“Doing any sort of creative work takes so much intellectual tussle that if there’s any way you can escape from it, you will.” So says Tina Brown, founder of the Women in the World Summit and former editor of Vanity Fair and The New Yorker. It’s why she asserts you need a deadline to get anything done. But that’s okay, Brown says, because some of the best work has historically been done under deadlines. In her Big Think Edge video, “Leverage Urgency — Be More Creative by Embracing Deadlines,” she recasts deadlines as an invaluable tool for extracting great work
The pressure cooker of creation
Brown notes how helpful it can be to have no choice but to just get on with it. She cites acclaimed photographer Richard Avedon, whose journalism and fashion work was deadline-driven while his gallery work was more carefully considered. “His best art was actually the stuff he did for magazines,” says Brown. “There was something about the adrenaline, there was something about the discipline.”
Avedon’s not remotely the only example. Consider The Beatles, who turned out a breathtaking amount of great material from the center of a veritable whirlwind, music more electric than their later, unhurried works.

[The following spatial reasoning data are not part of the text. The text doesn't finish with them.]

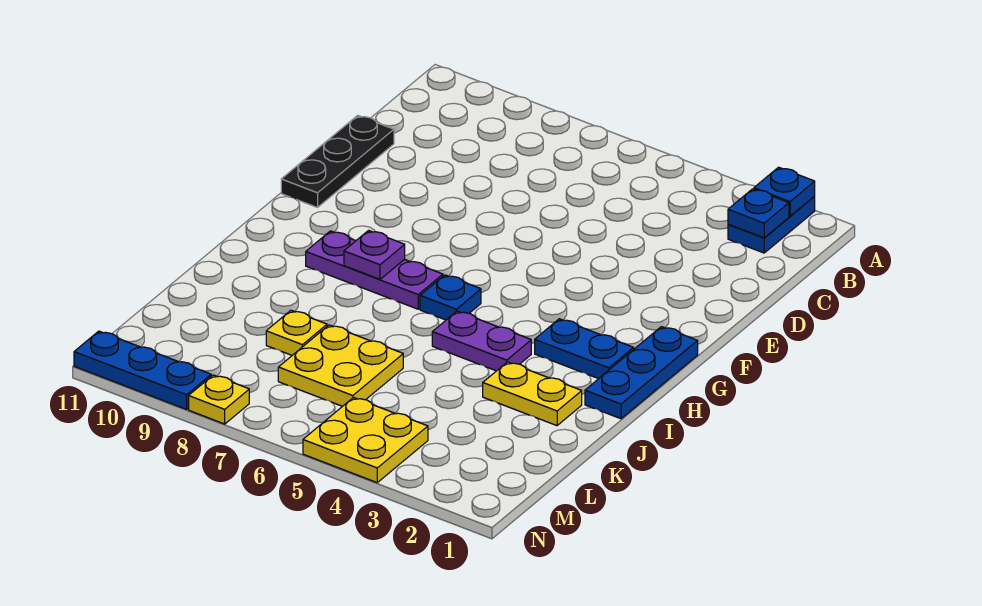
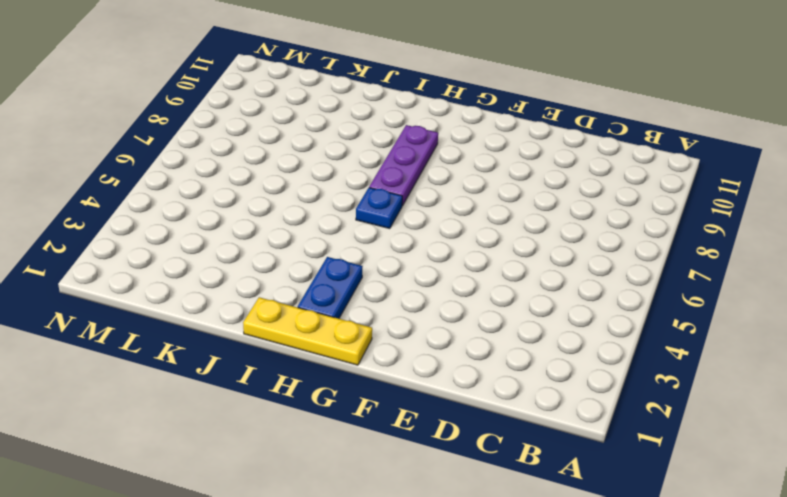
yellow 1x3 plate [243,297,372,365] -> blue 1x3 plate [585,327,698,419]
none -> blue 1x2 plate [728,197,815,253]
none -> black 1x3 plate [281,115,394,208]
none -> purple 1x2 plate [432,311,531,371]

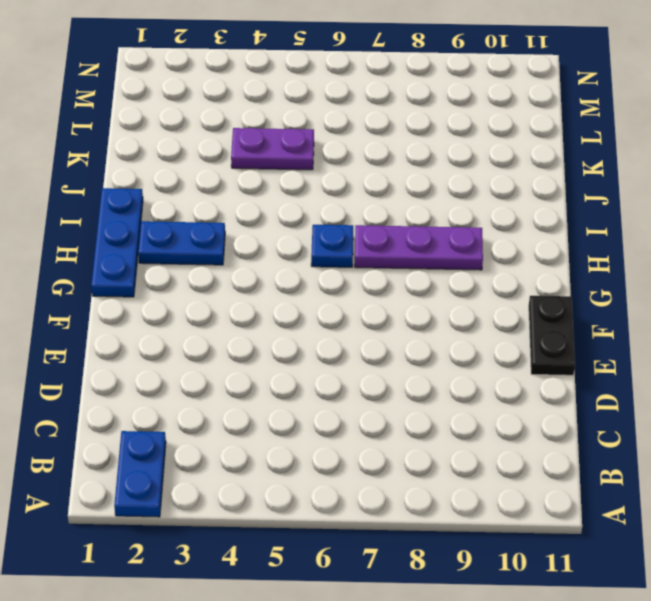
black 1x2 plate [529,296,575,375] -> black 1x3 plate [281,115,394,208]
purple 1x2 plate [231,128,314,170] -> purple 1x2 plate moved to [432,311,531,371]
none -> yellow 1x2 plate [483,362,582,426]
none -> yellow 2x2 plate [278,325,403,406]
none -> yellow 1x1 plate [266,311,327,355]

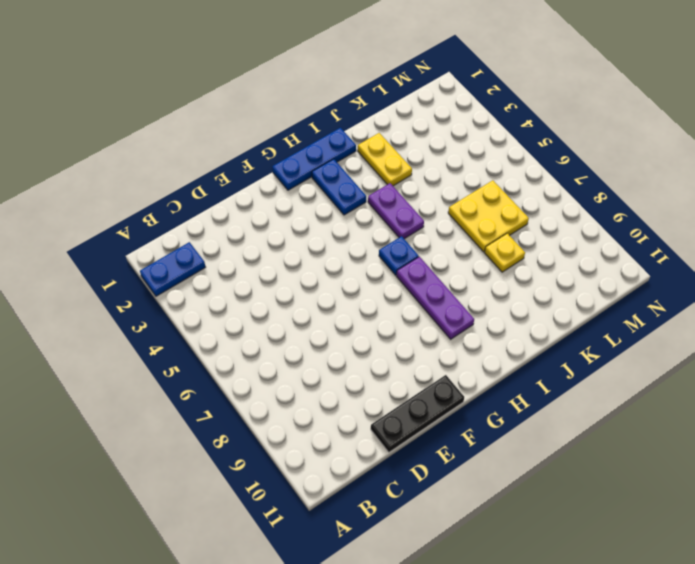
none -> yellow 2x2 plate [303,398,428,482]
none -> yellow 1x1 plate [189,375,249,424]
none -> blue 1x3 plate [74,331,211,409]

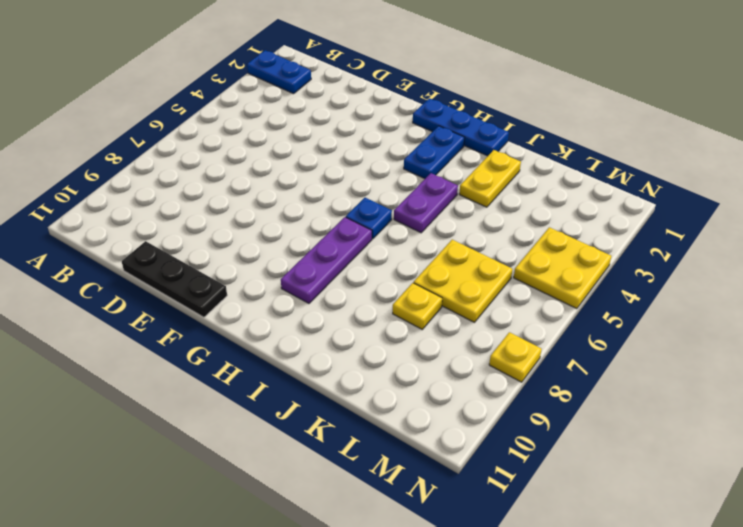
none -> blue 1x3 plate [74,331,211,409]
none -> blue 1x1 plate [754,167,815,216]
none -> blue 1x1 plate [728,189,789,238]

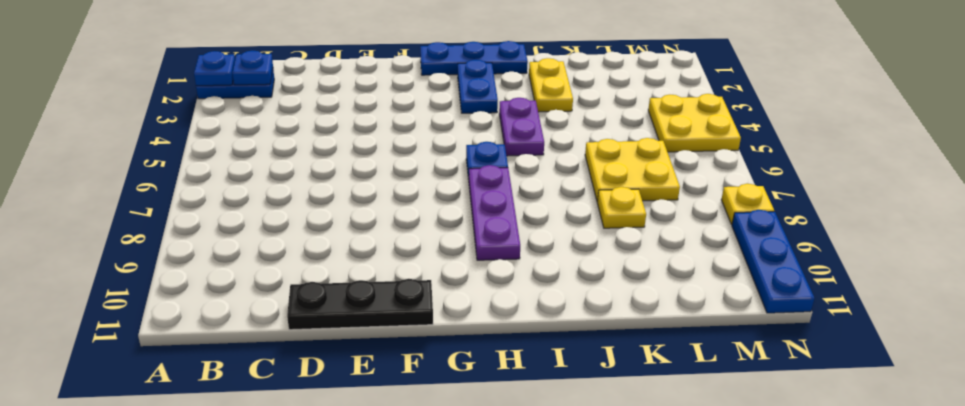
none -> purple 1x1 plate [344,230,405,279]

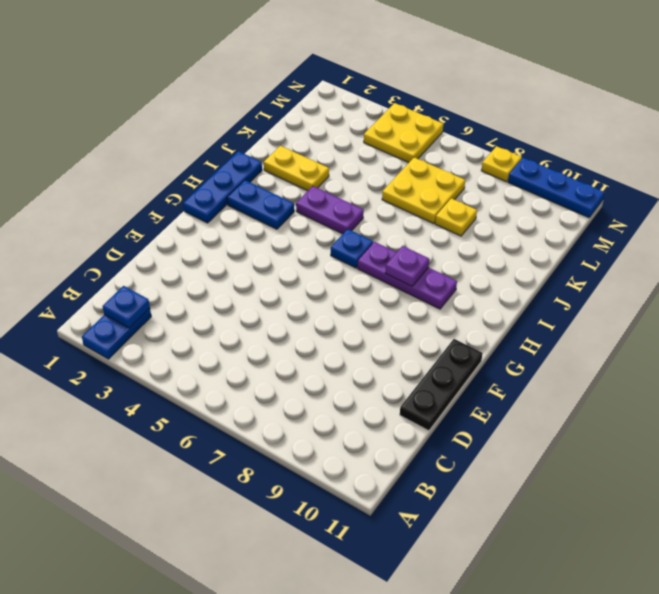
none -> blue 1x1 plate [754,167,815,216]

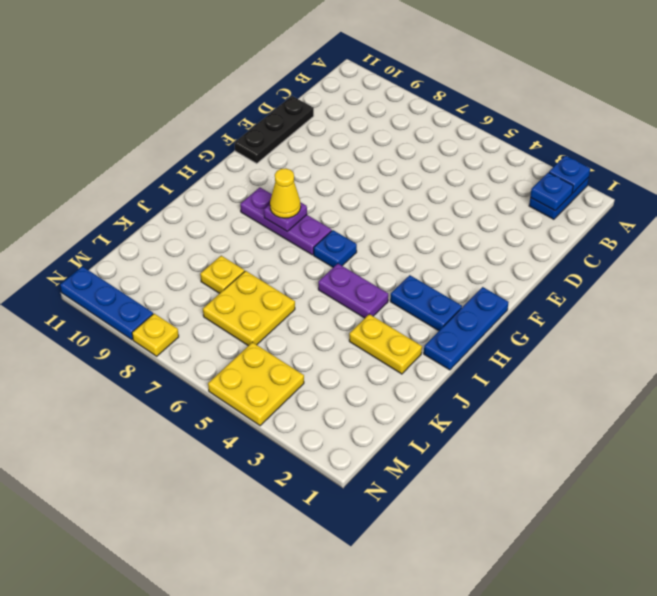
yellow 1x1 cone [270,168,301,218] -> none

Being forced to create on schedule may be stressful, but it removes the luxury of procrastination — not to mention second-guessing oneself — leaving no time for anything but completing the task. If someone is genuinely good at what they do, the end result will be just fine, and it may even be better in ways than it would have been if all of the time in the world had been made available.
That having been said…
There are times when missing a deadline is inevitable in spite of your honest best efforts at meeting it. (Which is to say it’s not just procrastination in disguise.) In such cases, Brown recommends notifying your manager as soon as you realize you have a problem, and not at the last minute when the deadline’s upon both of you. Speaking as a legendary manager of people, Brown can say with some certainty that yours will appreciate an early heads-up. After all, that’s far easier to work with than an unpleasant last-minute surprise.